━━━ Listed records ━━━
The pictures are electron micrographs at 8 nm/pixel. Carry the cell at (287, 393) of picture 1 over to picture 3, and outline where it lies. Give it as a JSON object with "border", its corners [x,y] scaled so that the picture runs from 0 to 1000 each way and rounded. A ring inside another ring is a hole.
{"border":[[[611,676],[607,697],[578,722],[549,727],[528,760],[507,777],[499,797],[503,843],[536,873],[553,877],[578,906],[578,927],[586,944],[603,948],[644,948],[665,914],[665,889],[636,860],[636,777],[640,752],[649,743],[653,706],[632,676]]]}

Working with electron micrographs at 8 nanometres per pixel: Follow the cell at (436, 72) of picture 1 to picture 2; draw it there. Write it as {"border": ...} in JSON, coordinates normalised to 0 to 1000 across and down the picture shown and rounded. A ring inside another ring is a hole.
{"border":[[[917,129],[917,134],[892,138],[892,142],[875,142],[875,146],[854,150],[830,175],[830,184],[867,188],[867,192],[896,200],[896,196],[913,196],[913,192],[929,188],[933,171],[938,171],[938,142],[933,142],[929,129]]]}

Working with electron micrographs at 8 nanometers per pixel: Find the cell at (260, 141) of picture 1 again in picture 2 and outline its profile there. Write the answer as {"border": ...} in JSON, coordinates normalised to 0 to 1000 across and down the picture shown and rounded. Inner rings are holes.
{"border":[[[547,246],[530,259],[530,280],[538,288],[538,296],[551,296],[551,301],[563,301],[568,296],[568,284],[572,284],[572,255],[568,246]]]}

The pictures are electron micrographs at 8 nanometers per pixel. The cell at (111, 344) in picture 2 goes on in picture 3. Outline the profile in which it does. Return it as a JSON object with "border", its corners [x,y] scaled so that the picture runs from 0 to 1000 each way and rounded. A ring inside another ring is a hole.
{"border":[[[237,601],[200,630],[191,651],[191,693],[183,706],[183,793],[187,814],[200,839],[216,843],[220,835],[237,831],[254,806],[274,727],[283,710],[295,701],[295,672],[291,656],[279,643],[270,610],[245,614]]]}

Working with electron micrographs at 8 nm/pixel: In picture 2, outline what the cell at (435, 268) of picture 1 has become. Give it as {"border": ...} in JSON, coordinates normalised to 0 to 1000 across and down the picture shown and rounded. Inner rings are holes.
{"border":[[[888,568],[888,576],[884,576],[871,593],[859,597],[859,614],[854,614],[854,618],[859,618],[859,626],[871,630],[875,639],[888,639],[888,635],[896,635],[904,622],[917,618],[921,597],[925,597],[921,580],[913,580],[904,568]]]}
━━━
Task brief: Write each entry out again, exactly as it reads above.

Output for this exercise:
The pictures are electron micrographs at 8 nm/pixel. Carry the cell at (287, 393) of picture 1 over to picture 3, and outline where it lies. Give it as a JSON object with "border", its corners [x,y] scaled so that the picture runs from 0 to 1000 each way and rounded. A ring inside another ring is a hole.
{"border":[[[611,676],[607,697],[578,722],[549,727],[528,760],[507,777],[499,797],[503,843],[536,873],[553,877],[578,906],[578,927],[586,944],[603,948],[644,948],[665,914],[665,889],[636,860],[636,777],[640,752],[649,743],[653,706],[632,676]]]}

Working with electron micrographs at 8 nanometres per pixel: Follow the cell at (436, 72) of picture 1 to picture 2; draw it there. Write it as {"border": ...} in JSON, coordinates normalised to 0 to 1000 across and down the picture shown and rounded. A ring inside another ring is a hole.
{"border":[[[917,129],[917,134],[892,138],[892,142],[875,142],[875,146],[854,150],[830,175],[830,184],[867,188],[867,192],[896,200],[896,196],[913,196],[913,192],[929,188],[933,171],[938,171],[938,142],[933,142],[929,129]]]}

Working with electron micrographs at 8 nanometers per pixel: Find the cell at (260, 141) of picture 1 again in picture 2 and outline its profile there. Write the answer as {"border": ...} in JSON, coordinates normalised to 0 to 1000 across and down the picture shown and rounded. Inner rings are holes.
{"border":[[[547,246],[530,259],[530,280],[538,288],[538,296],[551,296],[551,301],[563,301],[568,296],[568,284],[572,284],[572,255],[568,246]]]}

The pictures are electron micrographs at 8 nanometers per pixel. The cell at (111, 344) in picture 2 goes on in picture 3. Outline the profile in which it does. Return it as a JSON object with "border", its corners [x,y] scaled so that the picture runs from 0 to 1000 each way and rounded. A ring inside another ring is a hole.
{"border":[[[237,601],[200,630],[191,651],[191,693],[183,706],[183,793],[187,814],[200,839],[216,843],[220,835],[237,831],[254,806],[274,727],[283,710],[295,701],[295,672],[291,656],[279,643],[270,610],[245,614]]]}

Working with electron micrographs at 8 nm/pixel: In picture 2, outline what the cell at (435, 268) of picture 1 has become. Give it as {"border": ...} in JSON, coordinates normalised to 0 to 1000 across and down the picture shown and rounded. Inner rings are holes.
{"border":[[[888,568],[888,576],[884,576],[871,593],[859,597],[859,614],[854,614],[854,618],[859,618],[859,626],[871,630],[875,639],[888,639],[888,635],[896,635],[904,622],[917,618],[921,597],[925,597],[921,580],[913,580],[904,568]]]}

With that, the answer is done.